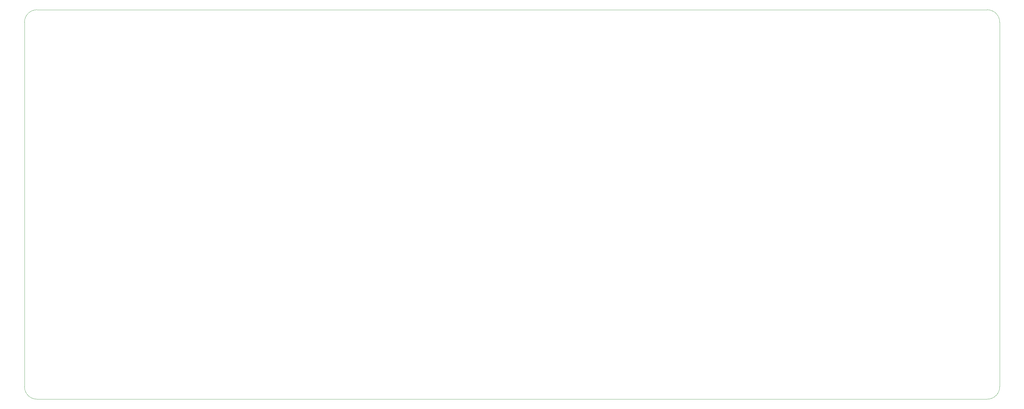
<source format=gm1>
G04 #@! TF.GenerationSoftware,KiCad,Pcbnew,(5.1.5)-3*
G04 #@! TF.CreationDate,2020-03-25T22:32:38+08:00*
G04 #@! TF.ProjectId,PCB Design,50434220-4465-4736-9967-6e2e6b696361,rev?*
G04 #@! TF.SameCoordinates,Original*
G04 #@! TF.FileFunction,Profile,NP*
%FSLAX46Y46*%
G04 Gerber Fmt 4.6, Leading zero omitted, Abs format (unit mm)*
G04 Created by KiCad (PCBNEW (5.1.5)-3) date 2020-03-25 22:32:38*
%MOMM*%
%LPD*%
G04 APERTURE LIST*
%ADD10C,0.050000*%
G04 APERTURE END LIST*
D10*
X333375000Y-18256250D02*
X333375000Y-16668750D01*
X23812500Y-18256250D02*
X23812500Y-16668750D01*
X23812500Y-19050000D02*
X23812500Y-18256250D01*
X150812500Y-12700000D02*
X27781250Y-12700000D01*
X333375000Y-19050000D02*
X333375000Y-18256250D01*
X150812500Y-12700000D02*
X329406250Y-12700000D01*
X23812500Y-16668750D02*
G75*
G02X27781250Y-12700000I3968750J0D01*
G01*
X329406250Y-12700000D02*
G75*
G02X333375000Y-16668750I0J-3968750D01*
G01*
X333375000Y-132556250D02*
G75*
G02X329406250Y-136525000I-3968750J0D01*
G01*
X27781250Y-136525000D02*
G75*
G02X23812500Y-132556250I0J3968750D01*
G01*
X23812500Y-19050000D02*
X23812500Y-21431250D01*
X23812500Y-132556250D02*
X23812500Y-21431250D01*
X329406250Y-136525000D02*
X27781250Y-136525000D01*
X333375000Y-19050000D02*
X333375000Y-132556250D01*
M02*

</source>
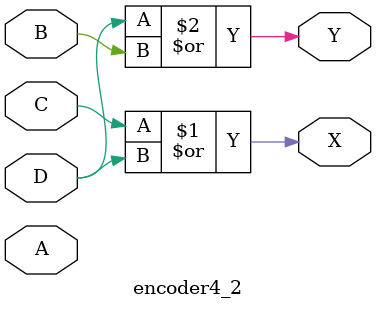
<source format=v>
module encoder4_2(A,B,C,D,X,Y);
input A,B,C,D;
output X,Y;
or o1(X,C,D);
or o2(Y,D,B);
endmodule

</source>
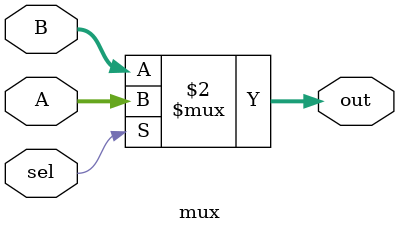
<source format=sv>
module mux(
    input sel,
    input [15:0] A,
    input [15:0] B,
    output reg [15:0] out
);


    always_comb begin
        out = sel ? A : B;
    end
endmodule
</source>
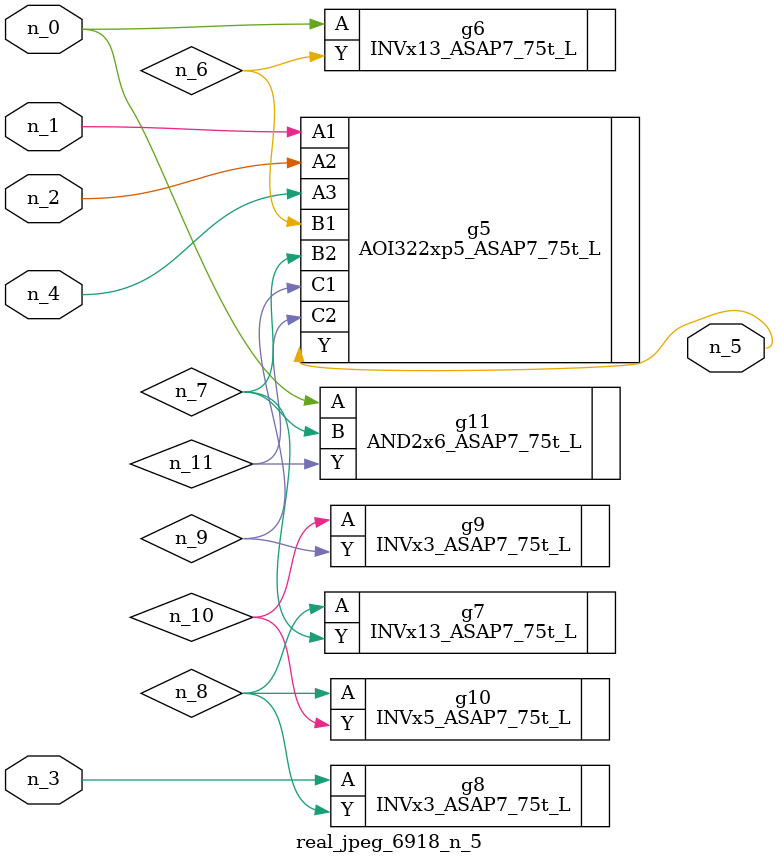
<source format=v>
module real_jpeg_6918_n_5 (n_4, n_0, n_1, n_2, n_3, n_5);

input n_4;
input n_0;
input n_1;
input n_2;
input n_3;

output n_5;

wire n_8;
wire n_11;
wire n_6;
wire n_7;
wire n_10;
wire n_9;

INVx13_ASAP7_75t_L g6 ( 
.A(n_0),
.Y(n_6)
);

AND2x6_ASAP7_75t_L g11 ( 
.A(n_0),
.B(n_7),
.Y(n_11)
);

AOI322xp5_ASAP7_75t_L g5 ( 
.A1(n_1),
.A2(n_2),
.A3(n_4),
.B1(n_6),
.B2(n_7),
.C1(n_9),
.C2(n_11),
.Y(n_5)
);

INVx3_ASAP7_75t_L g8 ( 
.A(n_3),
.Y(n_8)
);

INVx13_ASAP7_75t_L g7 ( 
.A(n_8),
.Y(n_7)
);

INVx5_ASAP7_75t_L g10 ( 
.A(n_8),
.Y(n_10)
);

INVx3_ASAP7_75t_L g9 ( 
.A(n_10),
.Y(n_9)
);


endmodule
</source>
☆ ☆ ☆ ☆ ☆
**WHAT YOU WILL DO:** Lines holding the string "wire" in the records above must be counted; give the number alone.

**SOLUTION TO THIS TASK:** 6